Between 1922 and 1935 successive Irish governments came under pressure from an alliance of feminist, religious and social work organizations to introduce legislation that would give greater protection to children, girls and women from sexual exploitation.1 Throughout this chapter, these organizations and the individuals who supported them are referred to as the ‘protectionist’ or ‘social work’ lobby. Their campaign had its origins in nineteenth-century efforts to address the sexual double standard — the ethical system which condemned female lapses from chastity as unforgiveable while simultaneously regarding male incontinence as being natural and venial.2 The campaign reflected connected discourses around unmarried motherhood and prostitution.
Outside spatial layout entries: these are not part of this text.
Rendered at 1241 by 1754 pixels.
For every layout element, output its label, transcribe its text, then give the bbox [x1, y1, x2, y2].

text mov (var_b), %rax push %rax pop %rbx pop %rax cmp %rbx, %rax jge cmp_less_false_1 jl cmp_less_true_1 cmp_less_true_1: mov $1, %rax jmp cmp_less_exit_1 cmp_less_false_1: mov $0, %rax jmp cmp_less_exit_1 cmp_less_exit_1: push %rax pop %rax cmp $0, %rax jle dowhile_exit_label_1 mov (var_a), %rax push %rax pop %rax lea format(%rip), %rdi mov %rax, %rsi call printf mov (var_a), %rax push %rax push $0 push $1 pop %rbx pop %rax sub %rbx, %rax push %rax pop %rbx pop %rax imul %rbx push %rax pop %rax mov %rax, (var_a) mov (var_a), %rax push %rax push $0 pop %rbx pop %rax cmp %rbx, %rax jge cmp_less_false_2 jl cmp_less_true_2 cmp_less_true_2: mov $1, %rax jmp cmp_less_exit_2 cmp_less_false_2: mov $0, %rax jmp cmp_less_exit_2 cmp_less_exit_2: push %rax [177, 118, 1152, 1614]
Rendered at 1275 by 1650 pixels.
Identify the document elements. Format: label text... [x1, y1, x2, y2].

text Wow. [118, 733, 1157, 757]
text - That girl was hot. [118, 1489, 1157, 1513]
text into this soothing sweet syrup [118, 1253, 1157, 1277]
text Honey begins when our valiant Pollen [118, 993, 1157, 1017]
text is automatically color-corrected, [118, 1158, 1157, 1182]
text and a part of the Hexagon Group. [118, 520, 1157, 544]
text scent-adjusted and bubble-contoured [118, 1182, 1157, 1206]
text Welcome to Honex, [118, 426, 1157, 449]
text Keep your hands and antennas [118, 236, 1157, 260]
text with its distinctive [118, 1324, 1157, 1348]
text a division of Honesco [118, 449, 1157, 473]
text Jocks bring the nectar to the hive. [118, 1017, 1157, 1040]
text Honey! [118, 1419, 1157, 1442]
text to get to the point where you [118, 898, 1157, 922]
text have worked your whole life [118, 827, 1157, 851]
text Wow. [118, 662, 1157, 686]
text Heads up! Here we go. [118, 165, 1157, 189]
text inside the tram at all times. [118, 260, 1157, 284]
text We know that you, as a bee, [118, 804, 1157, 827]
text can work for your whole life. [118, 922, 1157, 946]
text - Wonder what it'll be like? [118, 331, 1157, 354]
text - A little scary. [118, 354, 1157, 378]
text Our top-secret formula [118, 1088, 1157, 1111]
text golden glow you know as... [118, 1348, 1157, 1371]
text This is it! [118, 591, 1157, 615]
To synopsize crudely, while campaigners had little sympathy with older women who were deemed to have embraced a life of immorality — the mothers of more than one illegitimate child, married women who became pregnant by men other than their husbands, and women who were sometimes called ‘deliberate prostitutes’ — they sought to establish the fundamental innocence, victimhood and amenability to moral reclamation of the sexually-compromised adolescent. Their preferred narrative was one of seduction and betrayal, in which a girl, often a domestic servant, was impregnated by an older and more powerful man, perhaps her employer. Ostracized by society and unable to support herself or her child, she drifted into prostitution.